Thierry Fiorilli

Sans concurrence, l’archer politique Reynders tire à tout va

Thierry Fiorilli Journaliste

Depuis le retrait sous sa tente de Philippe Moureaux, et malgré les très récurrents coups d’éclat d’Olivier Maingain, Didier Reynders ne souffre plus guère de concurrence au tournoi des meilleurs archers politiques du royaume.

C’est lui qui décoche le plus de flèches, et le plus rapidement, c’est lui qui touche le mieux ses cibles et c’est lui qui y parvient avec le plus somptueux mélange de grâce et de férocité. Preuve encore : l’entretien qu’il nous accorde cette semaine dans Le Vif. Le vice-Premier ministre MR y crible consciencieusement, pêle-mêle, sourire aux lèvres, le PS, le CDH, la N-VA, le CD&V et les syndicats. Et par la bande, sans même avoir prononcé une seule fois son nom, ce frère d’armes et frère ennemi à la fois qu’est le Premier ministre, Charles Michel.

Didier Reynders crible de flèches consciencieusement, pêle-mêle, sourire aux lèvres, le PS, le CDH, la N-VA, le CDu0026V et les syndicats

Les propos de Reynders surviennent alors que le gouvernement fédéral reste en posture délicate. Le dernier baromètre La Libre-RTBF a beau le créditer de 5 % supplémentaires d’avis favorables parmi les citoyens belges (pour un total de 25 %), la confiance n’est pas franche et massive à l’égard de l’équipe Michel. Et nulle part : en Flandre, les troupes de Bart De Wever, poids lourd de l’exécutif, perdent ainsi des plumes tant en termes d’intentions de vote que de soutien à leurs principaux dirigeants (les ministres fédéraux Jambon et Van Overtveldt exceptés…). Et au sein même du gouvernement, CD&V et N-VA continuent à cultiver au vu et au su de tous le mépris qu’ils se vouent réciproquement. Pour Didier Reynders, pas forcément en hausse de popularité, l’occasion est trop belle : il accuse donc les deux partis flamands de donner l’impression de vouloir empêcher les réformes bien plus que de les mener. En canardant avec plus d’insistance les chrétiens-démocrates et singulièrement Kris Peeters, déjà la poupée vaudou préférée de De Wever et les siens.
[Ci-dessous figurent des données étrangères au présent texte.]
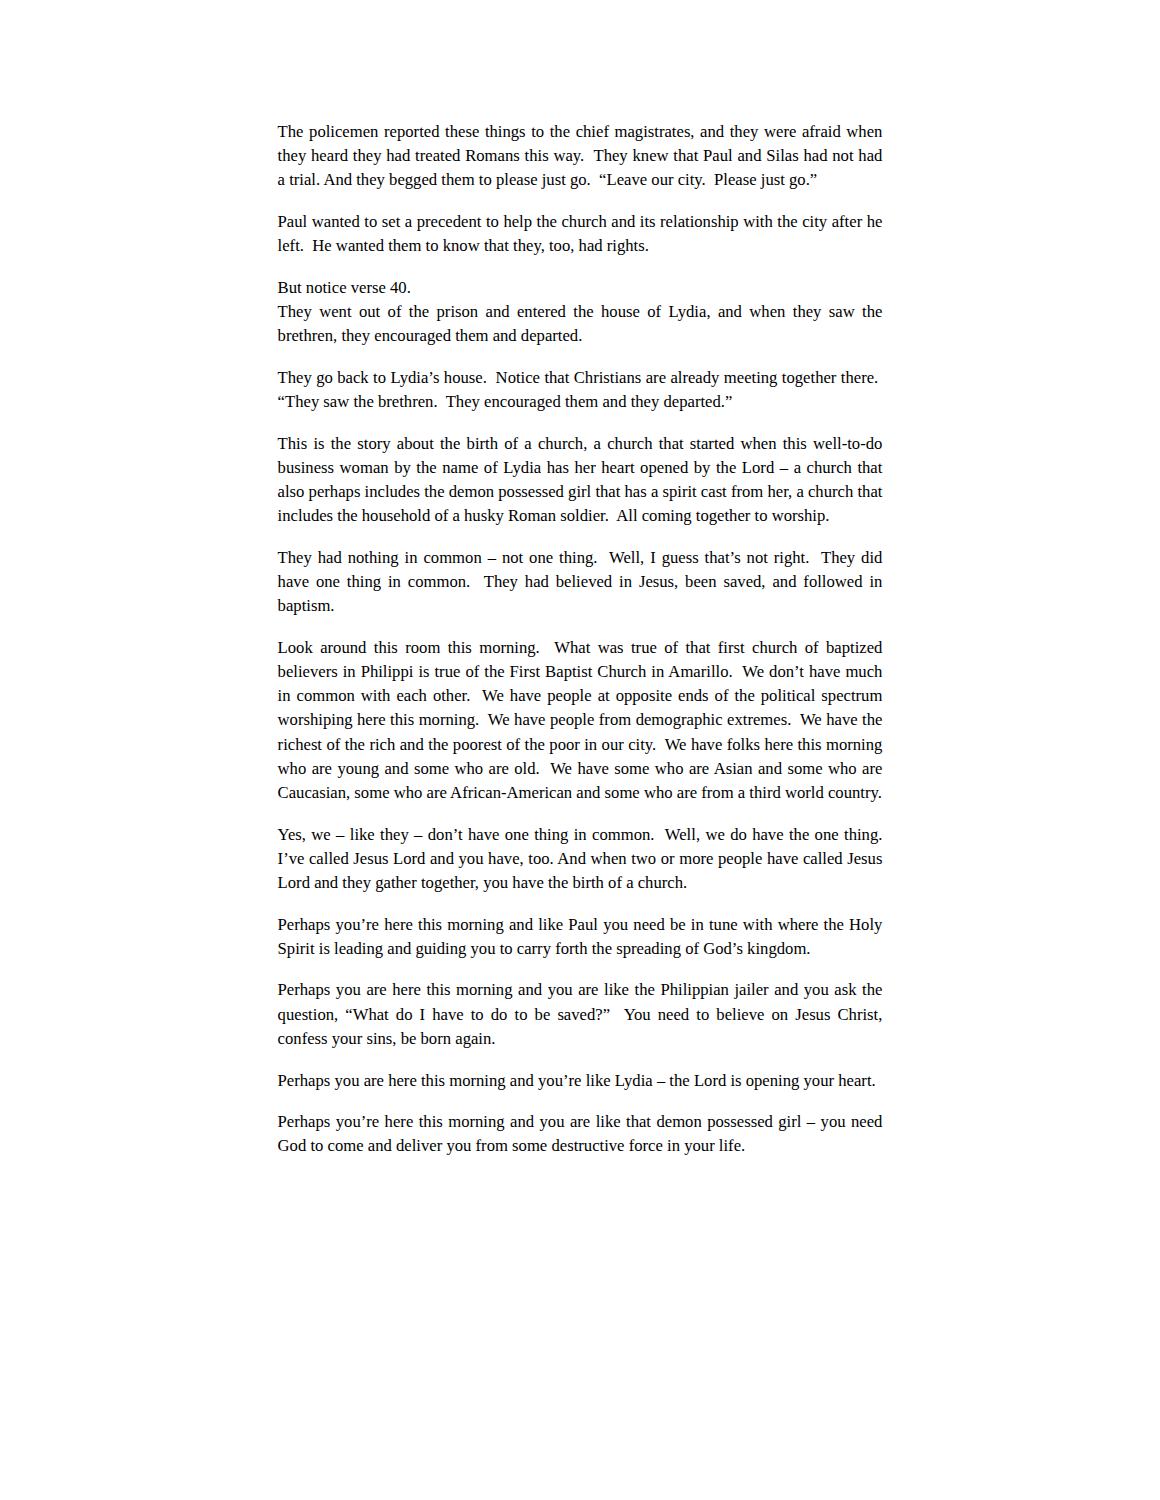The policemen reported these things to the chief magistrates, and they were afraid when they heard they had treated Romans this way. They knew that Paul and Silas had not had a trial. And they begged them to please just go. “Leave our city. Please just go.”
Paul wanted to set a precedent to help the church and its relationship with the city after he left. He wanted them to know that they, too, had rights.
But notice verse 40.
They went out of the prison and entered the house of Lydia, and when they saw the brethren, they encouraged them and departed.
They go back to Lydia’s house. Notice that Christians are already meeting together there. “They saw the brethren. They encouraged them and they departed.”
This is the story about the birth of a church, a church that started when this well-to-do business woman by the name of Lydia has her heart opened by the Lord – a church that also perhaps includes the demon possessed girl that has a spirit cast from her, a church that includes the household of a husky Roman soldier. All coming together to worship.
They had nothing in common – not one thing. Well, I guess that’s not right. They did have one thing in common. They had believed in Jesus, been saved, and followed in baptism.
Look around this room this morning. What was true of that first church of baptized believers in Philippi is true of the First Baptist Church in Amarillo. We don’t have much in common with each other. We have people at opposite ends of the political spectrum worshiping here this morning. We have people from demographic extremes. We have the richest of the rich and the poorest of the poor in our city. We have folks here this morning who are young and some who are old. We have some who are Asian and some who are Caucasian, some who are African-American and some who are from a third world country.
Yes, we – like they – don’t have one thing in common. Well, we do have the one thing. I’ve called Jesus Lord and you have, too. And when two or more people have called Jesus Lord and they gather together, you have the birth of a church.
Perhaps you’re here this morning and like Paul you need be in tune with where the Holy Spirit is leading and guiding you to carry forth the spreading of God’s kingdom.
Perhaps you are here this morning and you are like the Philippian jailer and you ask the question, “What do I have to do to be saved?” You need to believe on Jesus Christ, confess your sins, be born again.
Perhaps you are here this morning and you’re like Lydia – the Lord is opening your heart.
Perhaps you’re here this morning and you are like that demon possessed girl – you need God to come and deliver you from some destructive force in your life.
C’est une manière de confirmer que le duo MR – N-VA mène le bal aux commandes du pays. Un duo recommandé ou exploré par Reynders et son clan, pas celui de Charles Michel donc, in nihilo tempore, bien avant que l’actuelle majorité fédérale voie le jour. C’est une façon aussi de discréditer ou d’affaiblir l’axe MR – CD&V dont Michel est l’instigateur et le symbole depuis la campagne électorale du printemps 2014. C’est encore un moyen de fragiliser davantage les chrétiens-démocrates flamands, caution « de gauche » de l’équipe gouvernante et composante indispensable pour garantir ce « centre-droit raisonnable » que défend officiellement le Premier ministre. Le « raisonnable » de ce centre-droit serait le CD&V. Et Reynders prend un malin plaisir à faire comprendre à tout le monde que ce même CD&V se révèle être le maillon faible de la coalition. Autrement dit, qu’il est grand temps de passer à la vitesse supérieure et d’imposer d’authentiques réformes de droite.

Ce que la N-VA attend avec avidité, évidemment. Le parti nationaliste doit re-radicaliser son attitude, ses propos et ses décisions s’il veut garder dans son giron les très nombreux électeurs venus du Vlaams Belang, lors des dernières élections. Ce même Vlaams Belang qui profite aujourd’hui du recul de popularité de la formation de Bart De Wever.

Bref, l’interview de Didier Reynders annonce sans doute des affrontements particulièrement âpres et virils entre partenaires du gouvernement fédéral. Pas sûr que ça augure d’ouvertures imminentes pour les syndicats, dans leur combat contre le saut d’index et la réforme des prépensions. Le carquois du vice-Premier MR, lui, semble encore plein à craquer.